GAZETTE:  How has your team been working to manage the student move-out that is now in progress?

WEENICK:  Transitioning students out of dorms is an enormous undertaking even when it’s planned. Doing so with a condensed timeline has definitely presented a challenge, but our goal remains the same: We are laser focused on providing the support students need to make this process as easy as possible. We’ve mobilized our team, and I have to say that I was particularly impressed with how quickly our employees were able to pivot. One of the major challenges we typically face is keeping the traffic moving with all of the extra cars and moving trucks on the campus. To accommodate them, we quickly ramped up our procedures for managing parking and roadways to meet the added demand.

Something else we have to contend with is physically getting everything out of the dorms on this timeline. To handle this, our employees have been working right alongside the students over the past few days and have been lending a hand with everything, from moving furniture to taking out trash and recycling. We’ve called in a number of additional trucks to help manage the items that are left behind during a move-out.

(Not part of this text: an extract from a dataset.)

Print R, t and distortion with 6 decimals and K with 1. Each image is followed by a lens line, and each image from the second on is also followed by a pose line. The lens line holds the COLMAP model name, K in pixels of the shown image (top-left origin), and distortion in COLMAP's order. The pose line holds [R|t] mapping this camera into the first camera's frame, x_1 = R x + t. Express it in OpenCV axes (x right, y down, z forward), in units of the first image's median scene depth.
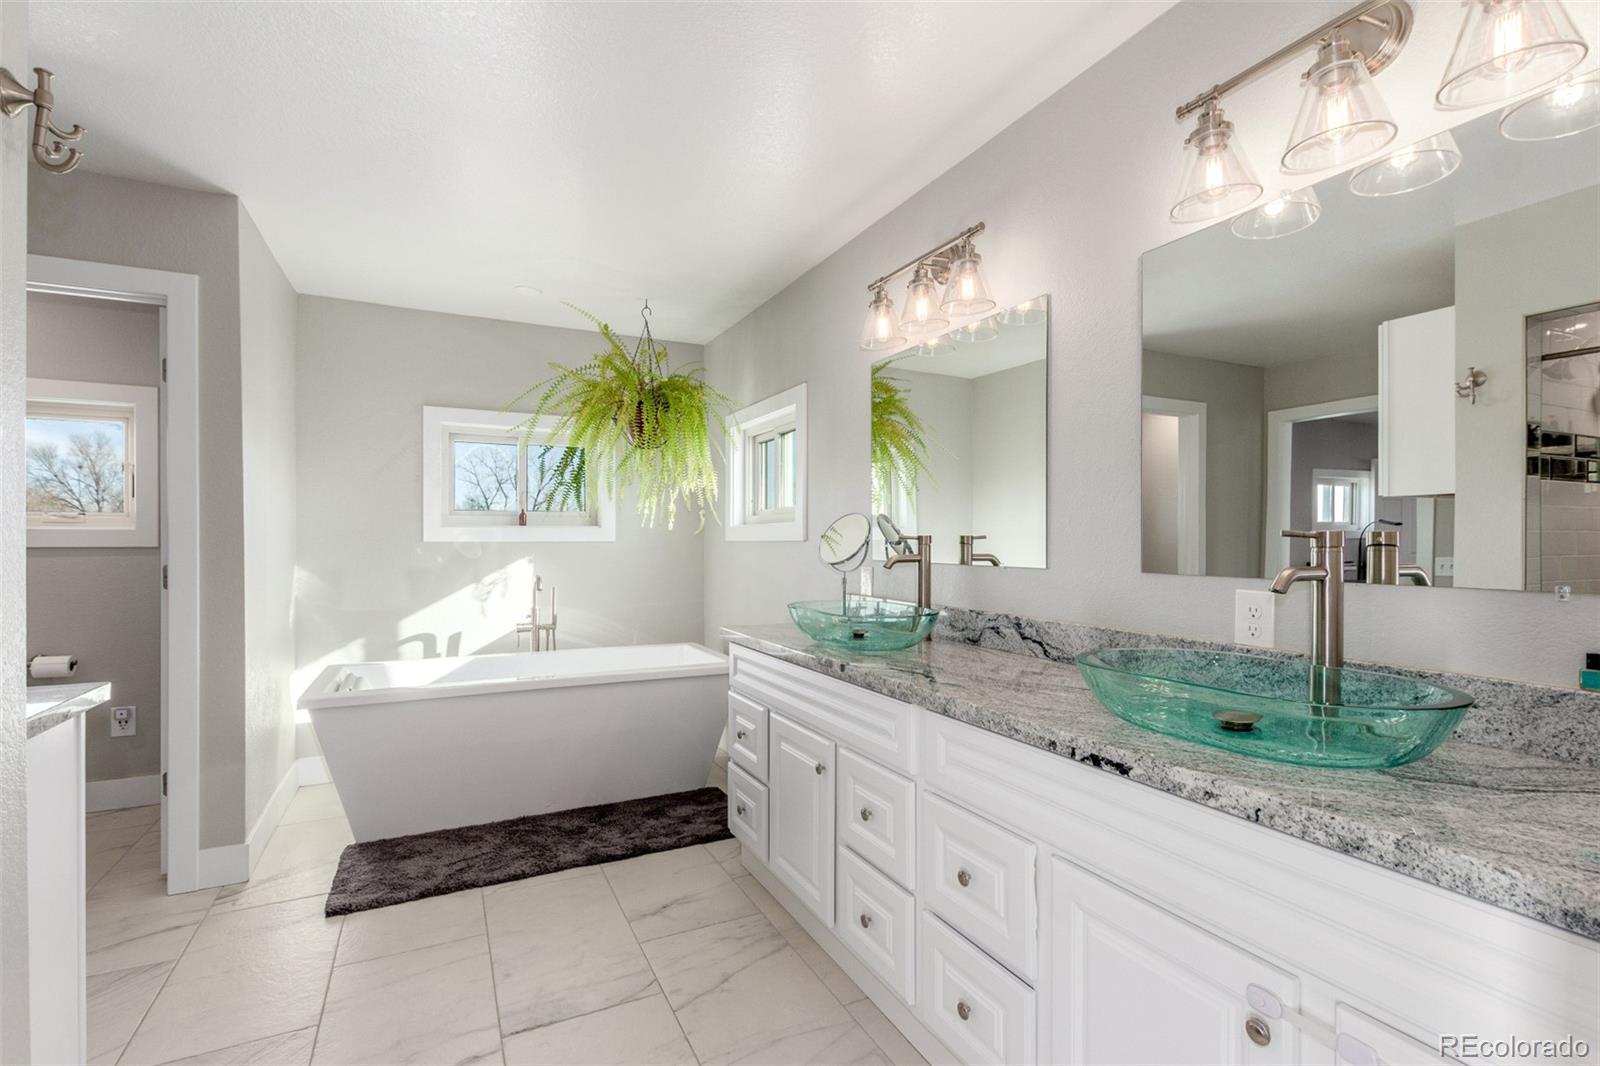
lens RADIAL K [[743.2, 0, 805.2], [0, 743.2, 540.4], [0, 0, 1]] dist [0.002382, -0.000086]
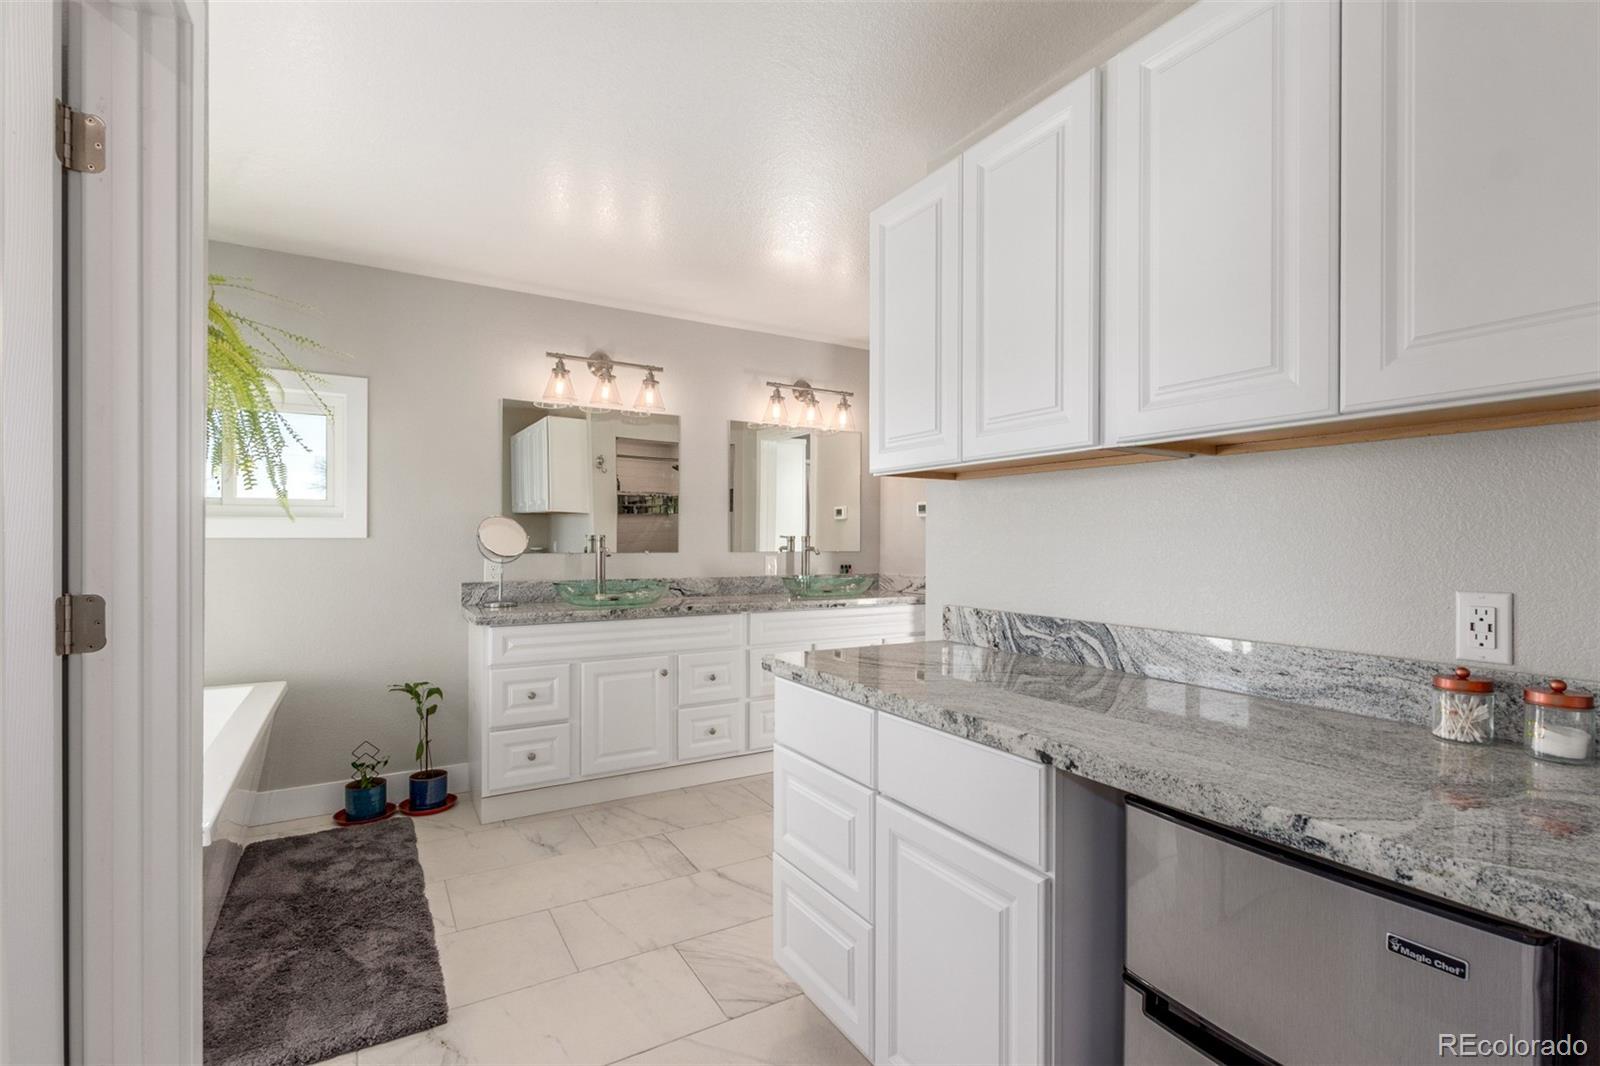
lens RADIAL K [[743.2, 0, 805.1], [0, 743.2, 535.2], [0, 0, 1]] dist [0.002382, -0.000086]
pose [[-0.070018, 0.003469, 0.997540, -1.544285], [-0.003403, 0.999987, -0.003717, -0.002671], [-0.997540, -0.003655, -0.070006, 0.723658]]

You may have also noticed a lot of pink bags as you walk around campus. Our team has distributed thousands of them across the University, which students can fill with items they wish to donate. The items will be sold, and all of the proceeds will benefit Harvard Habitat for Humanity. In the next day or so you will see donation bins around the Houses for this very purpose.

To echo all of the other leaders on campus, this has been an enormous undertaking for each and every member of our community. We’re proud to be working so closely with such dedicated colleagues, and looking forward to continuing to support not just students, but everyone in the community in the days to come.

Interview was edited for clarity and condensed for space.